■ **Required action**
Rewrite the records as a numbered list covering only the lines from the start of the records through the line holding "6: (888, 418)", inclusive. Leave out blank lines.

■ **Material provided**
==========

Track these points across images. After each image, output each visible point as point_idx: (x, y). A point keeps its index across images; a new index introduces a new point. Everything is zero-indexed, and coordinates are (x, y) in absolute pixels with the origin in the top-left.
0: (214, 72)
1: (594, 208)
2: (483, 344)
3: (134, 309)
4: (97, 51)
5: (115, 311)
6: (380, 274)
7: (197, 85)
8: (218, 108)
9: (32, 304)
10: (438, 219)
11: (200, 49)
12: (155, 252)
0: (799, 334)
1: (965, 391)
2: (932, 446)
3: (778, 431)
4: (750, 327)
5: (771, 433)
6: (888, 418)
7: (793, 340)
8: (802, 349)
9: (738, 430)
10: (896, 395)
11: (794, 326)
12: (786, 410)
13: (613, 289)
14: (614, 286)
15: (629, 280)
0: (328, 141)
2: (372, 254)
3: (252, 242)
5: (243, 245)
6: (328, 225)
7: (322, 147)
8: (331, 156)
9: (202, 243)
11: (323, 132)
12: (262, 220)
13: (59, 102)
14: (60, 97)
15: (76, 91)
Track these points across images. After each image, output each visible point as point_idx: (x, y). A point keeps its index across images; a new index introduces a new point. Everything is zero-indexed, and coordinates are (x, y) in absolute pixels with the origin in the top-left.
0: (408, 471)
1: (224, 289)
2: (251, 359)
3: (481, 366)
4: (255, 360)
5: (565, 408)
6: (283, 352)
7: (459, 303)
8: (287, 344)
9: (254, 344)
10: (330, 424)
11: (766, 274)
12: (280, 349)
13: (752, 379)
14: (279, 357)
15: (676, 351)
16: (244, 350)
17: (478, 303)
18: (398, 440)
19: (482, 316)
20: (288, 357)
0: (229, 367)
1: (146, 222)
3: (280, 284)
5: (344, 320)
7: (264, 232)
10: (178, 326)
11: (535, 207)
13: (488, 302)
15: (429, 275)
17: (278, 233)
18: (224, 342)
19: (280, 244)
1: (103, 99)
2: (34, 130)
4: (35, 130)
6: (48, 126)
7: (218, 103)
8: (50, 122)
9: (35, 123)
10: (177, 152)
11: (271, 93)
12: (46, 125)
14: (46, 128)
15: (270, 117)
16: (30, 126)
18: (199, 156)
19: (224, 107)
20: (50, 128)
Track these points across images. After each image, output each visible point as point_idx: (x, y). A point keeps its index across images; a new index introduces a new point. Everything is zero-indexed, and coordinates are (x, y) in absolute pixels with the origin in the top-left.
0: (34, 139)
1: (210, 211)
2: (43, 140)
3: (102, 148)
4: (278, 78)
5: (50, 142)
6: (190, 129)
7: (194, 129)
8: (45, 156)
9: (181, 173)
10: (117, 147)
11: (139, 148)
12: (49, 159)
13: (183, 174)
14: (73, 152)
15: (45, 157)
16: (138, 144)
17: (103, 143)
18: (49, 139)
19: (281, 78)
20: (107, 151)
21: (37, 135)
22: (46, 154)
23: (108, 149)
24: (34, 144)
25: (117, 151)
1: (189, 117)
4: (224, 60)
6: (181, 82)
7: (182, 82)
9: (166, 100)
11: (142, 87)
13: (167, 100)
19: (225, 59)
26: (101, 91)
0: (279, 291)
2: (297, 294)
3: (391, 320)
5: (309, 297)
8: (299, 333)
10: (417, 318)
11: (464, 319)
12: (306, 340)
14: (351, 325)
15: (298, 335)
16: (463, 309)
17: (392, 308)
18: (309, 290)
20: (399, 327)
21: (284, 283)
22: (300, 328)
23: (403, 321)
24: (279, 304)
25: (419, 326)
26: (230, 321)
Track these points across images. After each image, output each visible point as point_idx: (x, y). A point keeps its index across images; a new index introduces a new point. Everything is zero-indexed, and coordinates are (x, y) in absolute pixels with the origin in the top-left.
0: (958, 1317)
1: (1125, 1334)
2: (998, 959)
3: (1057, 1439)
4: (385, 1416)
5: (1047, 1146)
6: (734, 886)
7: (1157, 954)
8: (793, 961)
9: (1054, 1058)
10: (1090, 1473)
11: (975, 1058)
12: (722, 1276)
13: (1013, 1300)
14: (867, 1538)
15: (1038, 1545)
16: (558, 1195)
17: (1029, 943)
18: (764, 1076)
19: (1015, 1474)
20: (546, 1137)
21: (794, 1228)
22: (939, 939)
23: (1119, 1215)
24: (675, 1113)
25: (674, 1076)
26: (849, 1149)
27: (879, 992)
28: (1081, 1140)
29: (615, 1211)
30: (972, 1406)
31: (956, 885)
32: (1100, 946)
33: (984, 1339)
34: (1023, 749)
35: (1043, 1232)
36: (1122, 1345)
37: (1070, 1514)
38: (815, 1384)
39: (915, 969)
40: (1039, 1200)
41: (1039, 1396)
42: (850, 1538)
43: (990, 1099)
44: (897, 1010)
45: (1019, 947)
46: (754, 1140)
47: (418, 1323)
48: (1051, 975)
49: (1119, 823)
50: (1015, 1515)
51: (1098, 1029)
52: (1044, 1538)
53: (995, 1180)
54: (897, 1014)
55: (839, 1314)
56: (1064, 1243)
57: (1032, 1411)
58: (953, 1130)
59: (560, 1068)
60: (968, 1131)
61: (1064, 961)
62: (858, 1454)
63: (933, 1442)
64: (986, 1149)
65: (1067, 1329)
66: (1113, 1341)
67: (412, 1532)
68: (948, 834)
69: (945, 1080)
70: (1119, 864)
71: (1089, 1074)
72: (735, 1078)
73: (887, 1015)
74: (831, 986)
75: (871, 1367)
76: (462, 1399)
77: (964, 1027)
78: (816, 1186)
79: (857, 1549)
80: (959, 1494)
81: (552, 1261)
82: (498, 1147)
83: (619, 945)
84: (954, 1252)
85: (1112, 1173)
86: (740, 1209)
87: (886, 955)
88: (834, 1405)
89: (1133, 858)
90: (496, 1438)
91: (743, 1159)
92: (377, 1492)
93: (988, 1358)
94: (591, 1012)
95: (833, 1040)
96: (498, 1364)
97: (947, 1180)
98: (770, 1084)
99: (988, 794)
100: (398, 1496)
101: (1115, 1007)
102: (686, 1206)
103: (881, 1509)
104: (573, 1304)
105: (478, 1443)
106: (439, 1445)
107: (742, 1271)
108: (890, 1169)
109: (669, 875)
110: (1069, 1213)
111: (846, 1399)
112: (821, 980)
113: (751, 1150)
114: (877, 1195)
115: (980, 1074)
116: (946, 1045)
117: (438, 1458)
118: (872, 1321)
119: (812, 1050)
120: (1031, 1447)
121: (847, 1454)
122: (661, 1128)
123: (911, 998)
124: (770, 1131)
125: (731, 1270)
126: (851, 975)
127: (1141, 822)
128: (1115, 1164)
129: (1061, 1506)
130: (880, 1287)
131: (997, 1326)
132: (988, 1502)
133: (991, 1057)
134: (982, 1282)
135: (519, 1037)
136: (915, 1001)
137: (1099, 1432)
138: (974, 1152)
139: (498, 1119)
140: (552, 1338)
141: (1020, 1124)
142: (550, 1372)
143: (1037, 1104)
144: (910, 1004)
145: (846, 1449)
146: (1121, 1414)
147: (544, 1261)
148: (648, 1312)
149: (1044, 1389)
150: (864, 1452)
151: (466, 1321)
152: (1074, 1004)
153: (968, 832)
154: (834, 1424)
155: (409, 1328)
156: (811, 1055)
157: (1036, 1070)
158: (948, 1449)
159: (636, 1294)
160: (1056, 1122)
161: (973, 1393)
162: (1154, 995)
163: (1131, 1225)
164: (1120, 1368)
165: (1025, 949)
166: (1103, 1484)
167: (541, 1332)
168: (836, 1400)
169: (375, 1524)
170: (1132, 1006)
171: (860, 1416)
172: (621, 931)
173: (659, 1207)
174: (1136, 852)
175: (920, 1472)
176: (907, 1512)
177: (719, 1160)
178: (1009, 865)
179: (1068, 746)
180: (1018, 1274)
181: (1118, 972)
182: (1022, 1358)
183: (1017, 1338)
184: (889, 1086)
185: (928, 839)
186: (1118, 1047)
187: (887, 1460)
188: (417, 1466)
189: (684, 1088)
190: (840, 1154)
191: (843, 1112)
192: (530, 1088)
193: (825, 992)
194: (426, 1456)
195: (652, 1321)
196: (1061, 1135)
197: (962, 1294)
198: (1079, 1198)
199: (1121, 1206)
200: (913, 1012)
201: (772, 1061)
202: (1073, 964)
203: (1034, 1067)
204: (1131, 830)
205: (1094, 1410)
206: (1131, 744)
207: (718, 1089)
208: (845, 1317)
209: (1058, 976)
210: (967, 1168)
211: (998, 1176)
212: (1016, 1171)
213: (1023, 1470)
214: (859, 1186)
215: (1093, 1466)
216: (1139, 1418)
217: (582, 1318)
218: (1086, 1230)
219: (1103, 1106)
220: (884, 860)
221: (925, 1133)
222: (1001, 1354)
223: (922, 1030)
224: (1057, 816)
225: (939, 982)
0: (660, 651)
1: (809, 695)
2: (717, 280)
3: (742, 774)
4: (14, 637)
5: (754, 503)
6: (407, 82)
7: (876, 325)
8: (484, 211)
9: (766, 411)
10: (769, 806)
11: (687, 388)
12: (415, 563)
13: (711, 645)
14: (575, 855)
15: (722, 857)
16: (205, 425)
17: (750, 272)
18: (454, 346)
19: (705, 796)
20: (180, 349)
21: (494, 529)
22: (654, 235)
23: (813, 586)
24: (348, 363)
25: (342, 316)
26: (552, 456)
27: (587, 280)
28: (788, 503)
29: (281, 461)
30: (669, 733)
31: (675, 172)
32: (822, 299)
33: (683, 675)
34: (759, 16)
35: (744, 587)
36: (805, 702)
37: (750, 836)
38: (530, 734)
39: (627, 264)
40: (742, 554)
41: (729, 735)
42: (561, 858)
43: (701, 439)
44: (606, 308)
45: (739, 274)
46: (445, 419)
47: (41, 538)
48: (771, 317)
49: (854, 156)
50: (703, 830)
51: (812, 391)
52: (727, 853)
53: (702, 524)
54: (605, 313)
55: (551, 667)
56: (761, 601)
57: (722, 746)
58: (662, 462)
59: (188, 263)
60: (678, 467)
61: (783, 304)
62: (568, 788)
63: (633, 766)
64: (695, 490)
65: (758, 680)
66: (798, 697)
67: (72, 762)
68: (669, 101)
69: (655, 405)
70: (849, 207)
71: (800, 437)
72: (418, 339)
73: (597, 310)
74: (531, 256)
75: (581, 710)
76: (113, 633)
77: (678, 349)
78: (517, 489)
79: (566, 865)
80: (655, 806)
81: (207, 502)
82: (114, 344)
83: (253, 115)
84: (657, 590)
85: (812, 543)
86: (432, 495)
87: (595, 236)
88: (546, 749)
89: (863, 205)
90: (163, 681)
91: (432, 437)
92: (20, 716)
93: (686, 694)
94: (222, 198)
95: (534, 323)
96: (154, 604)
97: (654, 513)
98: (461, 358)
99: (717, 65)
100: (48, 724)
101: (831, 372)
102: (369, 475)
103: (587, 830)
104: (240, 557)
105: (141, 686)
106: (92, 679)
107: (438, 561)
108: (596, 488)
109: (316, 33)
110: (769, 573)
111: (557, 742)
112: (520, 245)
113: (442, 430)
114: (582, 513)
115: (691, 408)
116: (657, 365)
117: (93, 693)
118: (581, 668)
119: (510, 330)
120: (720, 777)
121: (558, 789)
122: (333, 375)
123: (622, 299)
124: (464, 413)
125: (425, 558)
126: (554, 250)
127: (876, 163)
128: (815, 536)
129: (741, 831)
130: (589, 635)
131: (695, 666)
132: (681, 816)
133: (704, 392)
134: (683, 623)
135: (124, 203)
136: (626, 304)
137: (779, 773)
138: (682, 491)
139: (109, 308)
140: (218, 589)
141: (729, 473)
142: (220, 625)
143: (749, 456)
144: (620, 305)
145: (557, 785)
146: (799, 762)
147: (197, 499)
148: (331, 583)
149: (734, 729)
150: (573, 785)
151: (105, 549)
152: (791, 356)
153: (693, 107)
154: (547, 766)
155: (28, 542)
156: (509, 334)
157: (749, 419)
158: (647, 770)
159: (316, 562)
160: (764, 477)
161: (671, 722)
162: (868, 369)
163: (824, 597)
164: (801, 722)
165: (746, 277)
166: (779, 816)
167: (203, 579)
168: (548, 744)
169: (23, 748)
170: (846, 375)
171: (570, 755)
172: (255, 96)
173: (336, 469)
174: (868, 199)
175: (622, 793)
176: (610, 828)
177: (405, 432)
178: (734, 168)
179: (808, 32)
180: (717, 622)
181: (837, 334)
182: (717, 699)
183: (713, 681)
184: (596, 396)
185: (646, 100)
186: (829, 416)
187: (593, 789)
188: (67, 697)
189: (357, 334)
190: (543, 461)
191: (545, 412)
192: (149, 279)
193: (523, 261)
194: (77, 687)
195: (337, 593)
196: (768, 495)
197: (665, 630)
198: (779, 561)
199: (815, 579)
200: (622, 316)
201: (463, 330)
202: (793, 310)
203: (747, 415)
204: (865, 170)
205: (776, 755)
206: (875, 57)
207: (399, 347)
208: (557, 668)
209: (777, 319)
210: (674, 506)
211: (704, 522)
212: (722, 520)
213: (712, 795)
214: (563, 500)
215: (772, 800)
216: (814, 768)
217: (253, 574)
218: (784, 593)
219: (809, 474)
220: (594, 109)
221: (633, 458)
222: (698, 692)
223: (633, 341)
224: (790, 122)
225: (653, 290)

==========

■ **Output of the exercise**
1. Track these points across images. After each image, output each visible point as point_idx: (x, y). A point keeps its index across images; a new index introduces a new point. Everything is zero-indexed, and coordinates are (x, y) in absolute pixels with the origin in the top-left.
2. 0: (214, 72)
3. 1: (594, 208)
4. 2: (483, 344)
5. 3: (134, 309)
6. 4: (97, 51)
7. 5: (115, 311)
8. 6: (380, 274)
9. 7: (197, 85)
10. 8: (218, 108)
11. 9: (32, 304)
12. 10: (438, 219)
13. 11: (200, 49)
14. 12: (155, 252)
15. 0: (799, 334)
16. 1: (965, 391)
17. 2: (932, 446)
18. 3: (778, 431)
19. 4: (750, 327)
20. 5: (771, 433)
21. 6: (888, 418)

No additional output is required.